What I learned from having Bipolar — part I

Two and a half years after being diagnosed, I am incredibly grateful to be at this point where I can say that its presence in my life has shown its gifts. Bipolar has given me so much, sometimes too much, but always enough to bring me into gratefulness that I’m alive, with a beating heart, and enough core muscles to breathe and belly-laugh sustainably.

We are all in different points in our journey and regardless of where we are, I want to take the chance to be here, vocal and confident, for my fellow Bipolies in a way that others have before me.

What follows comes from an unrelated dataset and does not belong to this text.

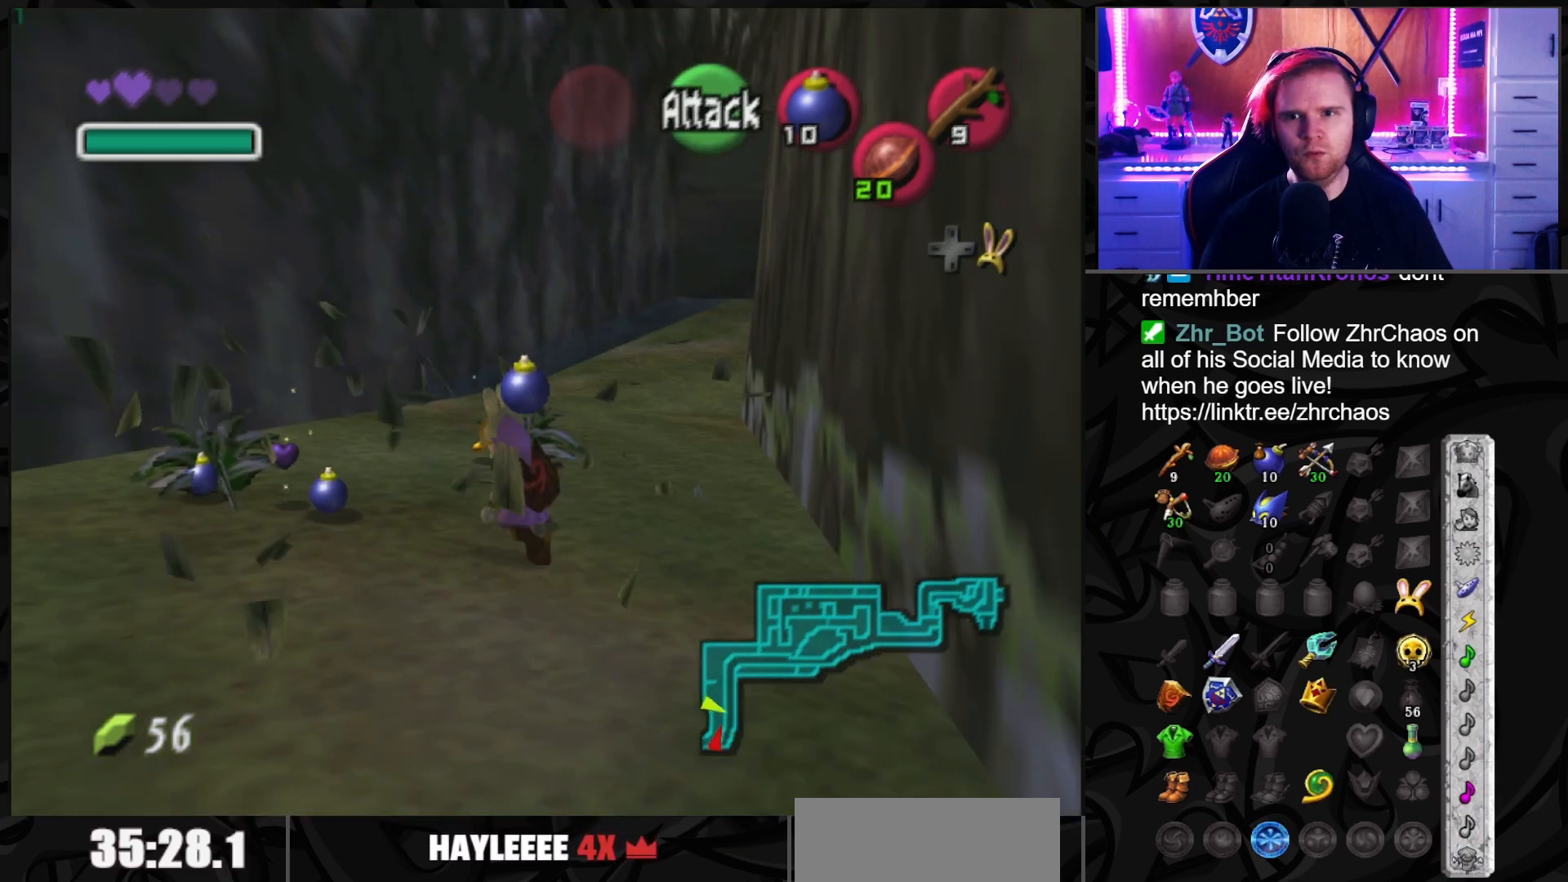
{"buttons": [], "left_stick": "down", "right_stick": "center", "events": [[217, "left_stick", "center"], [417, "left_stick", "down"]]}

(The first doctor who diagnosed and carried me through also has Bipolar.)

But before sharing its gifts, I want to clarify that having Bipolar doesn’t mean having a moment-to-moment shift from being happy to being sad. It’s also not about being moody. (If you are curious to know more, I encourage you to look up the DSM-V symptoms of Bipolar, formerly known as Manic Depression.)

Depression isn’t synonymous with sadness, and mania doesn’t simply mean elation.

For Bipolar I to be Bipolar I, both depression and mania must exist — a.) in episodes (7 days or more for a full blown mania, 14 days or more for depression), and b.) must inhibit your ability to function in daily life.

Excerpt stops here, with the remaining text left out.